> _Exercise brief_
Edit the items below so that each "Touched creature" becomes "Target creature", with everything else kept the same, and leave the pictures out of your answer.

[Data shown — start]

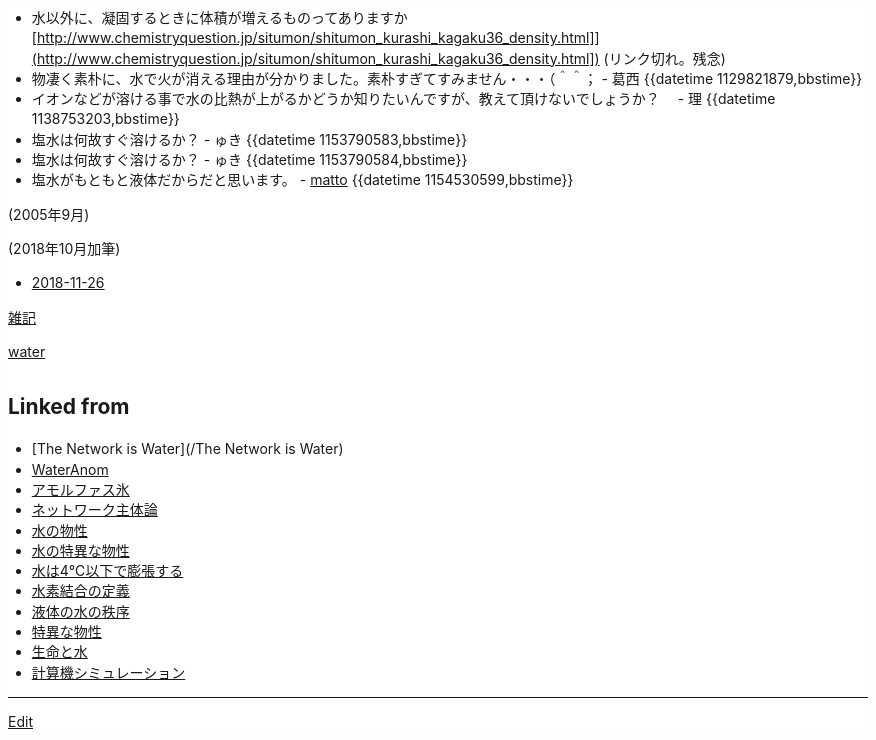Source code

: 
* 水以外に、凝固するときに体積が増えるものってありますか[http://www.chemistryquestion.jp/situmon/shitumon_kurashi_kagaku36_density.html]](http://www.chemistryquestion.jp/situmon/shitumon_kurashi_kagaku36_density.html]) (リンク切れ。残念)
* 物凄く素朴に、水で火が消える理由が分かりました。素朴すぎてすみません・・・（＾＾； - 葛西 {{datetime 1129821879,bbstime}}
* イオンなどが溶ける事で水の比熱が上がるかどうか知りたいんですが、教えて頂けないでしょうか？　 - 理 {{datetime 1138753203,bbstime}}
* 塩水は何故すぐ溶けるか？ - ゅき {{datetime 1153790583,bbstime}}
* 塩水は何故すぐ溶けるか？ - ゅき {{datetime 1153790584,bbstime}}
* 塩水がもともと液体だからだと思います。 - [matto](/matto) {{datetime 1154530599,bbstime}}



(2005年9月)

(2018年10月加筆)


* [2018-11-26](/2018-11-26) 

[雑記](/雑記)

[water](/water)





## Linked from

* [The Network is Water](/The Network is Water)
* [WaterAnom](/WaterAnom)
* [アモルファス氷](/アモルファス氷)
* [ネットワーク主体論](/ネットワーク主体論)
* [水の物性](/水の物性)
* [水の特異な物性](/水の特異な物性)
* [水は4℃以下で膨張する](/水は4℃以下で膨張する)
* [水素結合の定義](/水素結合の定義)
* [液体の水の秩序](/液体の水の秩序)
* [特異な物性](/特異な物性)
* [生命と水](/生命と水)
* [計算機シミュレーション](/計算機シミュレーション)


----

[Edit](https://github.com/vitroid/vitroid.github.io/edit/master/MD/水の特異な物性.md)

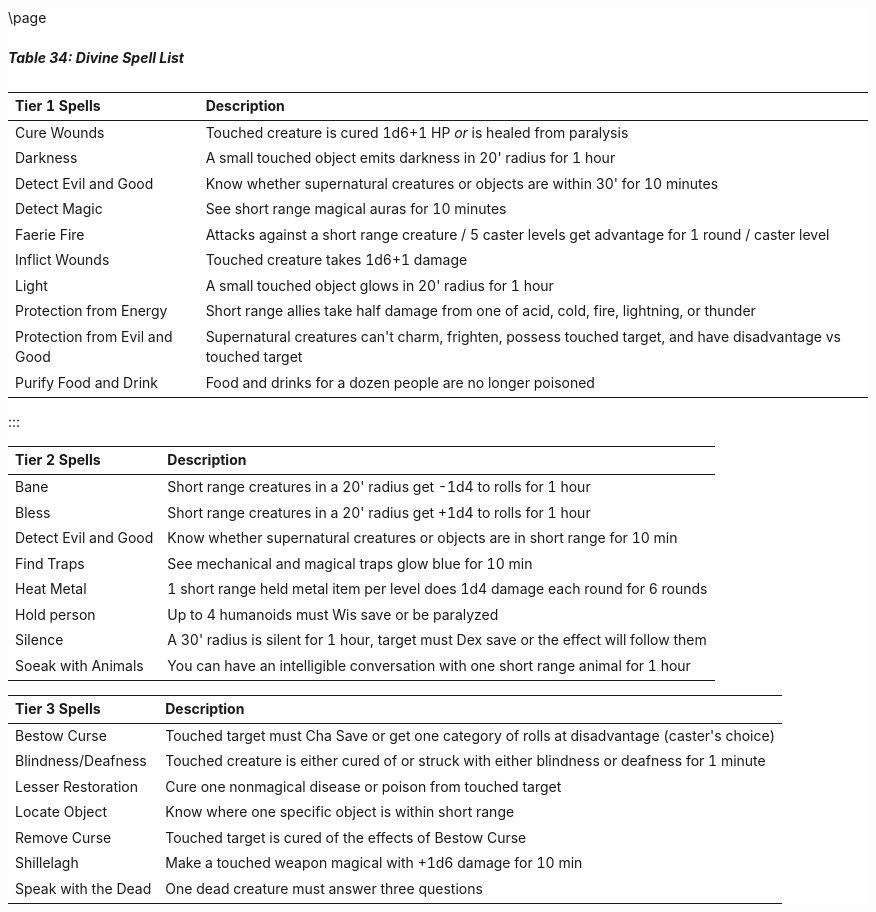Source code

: 
\page


##### Table 34: Divine Spell List



| Tier 1 Spells          | Description |
|:------------------------------|:------------|
| Cure Wounds                   | Touched creature is cured 1d6+1 HP *or* is healed from paralysis 
| Darkness                      | A small touched object emits darkness in 20' radius for 1 hour 
| Detect Evil and Good | Know whether supernatural creatures or objects are within 30' for 10 minutes
| Detect Magic                  | See short range magical auras for 10 minutes 
| Faerie Fire                   | Attacks against a short range creature / 5 caster levels get advantage for 1 round / caster level
| Inflict Wounds                | Touched creature takes 1d6+1 damage
| Light                         | A small touched object glows in 20' radius for 1 hour
| Protection from Energy        | Short range allies take half damage from one of acid, cold, fire, lightning, or thunder
| Protection from Evil and Good | Supernatural creatures can't charm, frighten, possess touched target, and have disadvantage vs touched target
| Purify Food and Drink         | Food and drinks for a dozen people are no longer poisoned


:::

| Tier 2 Spells | Description |
|:---------------------|:------------|
| Bane                 | Short range creatures in a 20' radius get -1d4 to rolls for 1 hour
| Bless                | Short range creatures in a 20' radius get +1d4 to rolls for 1 hour
| Detect Evil and Good | Know whether supernatural creatures or objects are in short range for 10 min
| Find Traps           | See mechanical and magical traps glow blue for 10 min
| Heat Metal           | 1 short range held metal item per level does 1d4 damage each round for 6 rounds
| Hold person          | Up to 4 humanoids must Wis save or be paralyzed
| Silence              | A 30' radius is silent for 1 hour, target must Dex save or the effect will follow them
| Soeak with Animals   | You can have an intelligible conversation with one short range animal for 1 hour




| Tier 3 Spells | Description |
|:---------------------|:------------|
| Bestow Curse         | Touched target must Cha Save or get one category of rolls at disadvantage (caster's choice) 
| Blindness/Deafness   | Touched creature is either cured of or struck with either blindness or deafness for 1 minute
| Lesser Restoration   | Cure one nonmagical disease or poison from touched target
| Locate Object        | Know where one specific object is within short range
| Remove Curse         | Touched target is cured of the effects of Bestow Curse
| Shillelagh           | Make a touched weapon magical with +1d6 damage for 10 min
| Speak with the Dead  | One dead creature must answer three questions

[Data shown — finish]

> _Task result_
Source code

: 
* 水以外に、凝固するときに体積が増えるものってありますか[http://www.chemistryquestion.jp/situmon/shitumon_kurashi_kagaku36_density.html]](http://www.chemistryquestion.jp/situmon/shitumon_kurashi_kagaku36_density.html]) (リンク切れ。残念)
* 物凄く素朴に、水で火が消える理由が分かりました。素朴すぎてすみません・・・（＾＾； - 葛西 {{datetime 1129821879,bbstime}}
* イオンなどが溶ける事で水の比熱が上がるかどうか知りたいんですが、教えて頂けないでしょうか？　 - 理 {{datetime 1138753203,bbstime}}
* 塩水は何故すぐ溶けるか？ - ゅき {{datetime 1153790583,bbstime}}
* 塩水は何故すぐ溶けるか？ - ゅき {{datetime 1153790584,bbstime}}
* 塩水がもともと液体だからだと思います。 - [matto](/matto) {{datetime 1154530599,bbstime}}



(2005年9月)

(2018年10月加筆)


* [2018-11-26](/2018-11-26) 

[雑記](/雑記)

[water](/water)





## Linked from

* [The Network is Water](/The Network is Water)
* [WaterAnom](/WaterAnom)
* [アモルファス氷](/アモルファス氷)
* [ネットワーク主体論](/ネットワーク主体論)
* [水の物性](/水の物性)
* [水の特異な物性](/水の特異な物性)
* [水は4℃以下で膨張する](/水は4℃以下で膨張する)
* [水素結合の定義](/水素結合の定義)
* [液体の水の秩序](/液体の水の秩序)
* [特異な物性](/特異な物性)
* [生命と水](/生命と水)
* [計算機シミュレーション](/計算機シミュレーション)


----

[Edit](https://github.com/vitroid/vitroid.github.io/edit/master/MD/水の特異な物性.md)

Source code

: 
\page


##### Table 34: Divine Spell List



| Tier 1 Spells          | Description |
|:------------------------------|:------------|
| Cure Wounds                   | Target creature is cured 1d6+1 HP *or* is healed from paralysis 
| Darkness                      | A small touched object emits darkness in 20' radius for 1 hour 
| Detect Evil and Good | Know whether supernatural creatures or objects are within 30' for 10 minutes
| Detect Magic                  | See short range magical auras for 10 minutes 
| Faerie Fire                   | Attacks against a short range creature / 5 caster levels get advantage for 1 round / caster level
| Inflict Wounds                | Target creature takes 1d6+1 damage
| Light                         | A small touched object glows in 20' radius for 1 hour
| Protection from Energy        | Short range allies take half damage from one of acid, cold, fire, lightning, or thunder
| Protection from Evil and Good | Supernatural creatures can't charm, frighten, possess touched target, and have disadvantage vs touched target
| Purify Food and Drink         | Food and drinks for a dozen people are no longer poisoned


:::

| Tier 2 Spells | Description |
|:---------------------|:------------|
| Bane                 | Short range creatures in a 20' radius get -1d4 to rolls for 1 hour
| Bless                | Short range creatures in a 20' radius get +1d4 to rolls for 1 hour
| Detect Evil and Good | Know whether supernatural creatures or objects are in short range for 10 min
| Find Traps           | See mechanical and magical traps glow blue for 10 min
| Heat Metal           | 1 short range held metal item per level does 1d4 damage each round for 6 rounds
| Hold person          | Up to 4 humanoids must Wis save or be paralyzed
| Silence              | A 30' radius is silent for 1 hour, target must Dex save or the effect will follow them
| Soeak with Animals   | You can have an intelligible conversation with one short range animal for 1 hour




| Tier 3 Spells | Description |
|:---------------------|:------------|
| Bestow Curse         | Touched target must Cha Save or get one category of rolls at disadvantage (caster's choice) 
| Blindness/Deafness   | Target creature is either cured of or struck with either blindness or deafness for 1 minute
| Lesser Restoration   | Cure one nonmagical disease or poison from touched target
| Locate Object        | Know where one specific object is within short range
| Remove Curse         | Touched target is cured of the effects of Bestow Curse
| Shillelagh           | Make a touched weapon magical with +1d6 damage for 10 min
| Speak with the Dead  | One dead creature must answer three questions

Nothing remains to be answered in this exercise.